Saved entries
▼

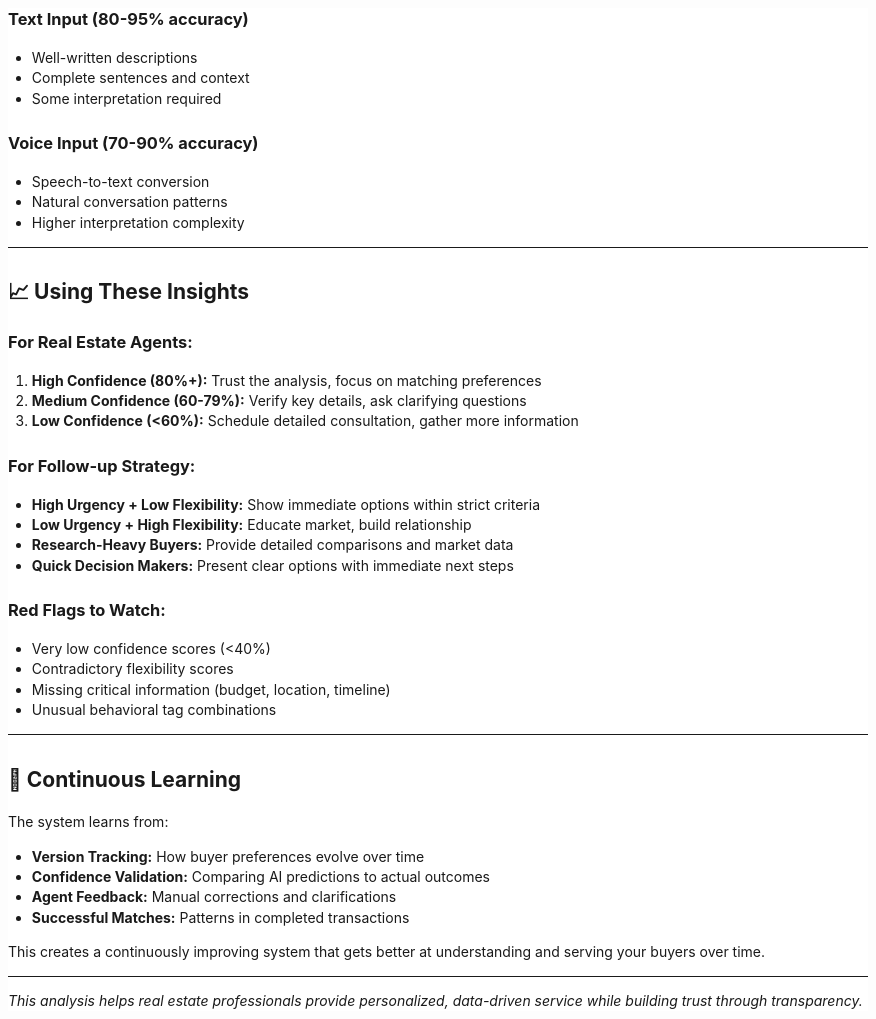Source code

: ### **Text Input (80-95% accuracy)**
- Well-written descriptions
- Complete sentences and context
- Some interpretation required

### **Voice Input (70-90% accuracy)**
- Speech-to-text conversion
- Natural conversation patterns
- Higher interpretation complexity

---

## 📈 **Using These Insights**

### **For Real Estate Agents:**
1. **High Confidence (80%+):** Trust the analysis, focus on matching preferences
2. **Medium Confidence (60-79%):** Verify key details, ask clarifying questions
3. **Low Confidence (<60%):** Schedule detailed consultation, gather more information

### **For Follow-up Strategy:**
- **High Urgency + Low Flexibility:** Show immediate options within strict criteria
- **Low Urgency + High Flexibility:** Educate market, build relationship
- **Research-Heavy Buyers:** Provide detailed comparisons and market data
- **Quick Decision Makers:** Present clear options with immediate next steps

### **Red Flags to Watch:**
- Very low confidence scores (<40%)
- Contradictory flexibility scores
- Missing critical information (budget, location, timeline)
- Unusual behavioral tag combinations

---

## 🎯 **Continuous Learning**

The system learns from:
- **Version Tracking:** How buyer preferences evolve over time
- **Confidence Validation:** Comparing AI predictions to actual outcomes
- **Agent Feedback:** Manual corrections and clarifications
- **Successful Matches:** Patterns in completed transactions

This creates a continuously improving system that gets better at understanding and serving your buyers over time.

---

*This analysis helps real estate professionals provide personalized, data-driven service while building trust through transparency.*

▲

**Activity:** Pull out every line holding "information" from the records above, and copy it.

**Result of this task:**
3. **Low Confidence (<60%):** Schedule detailed consultation, gather more information
- Missing critical information (budget, location, timeline)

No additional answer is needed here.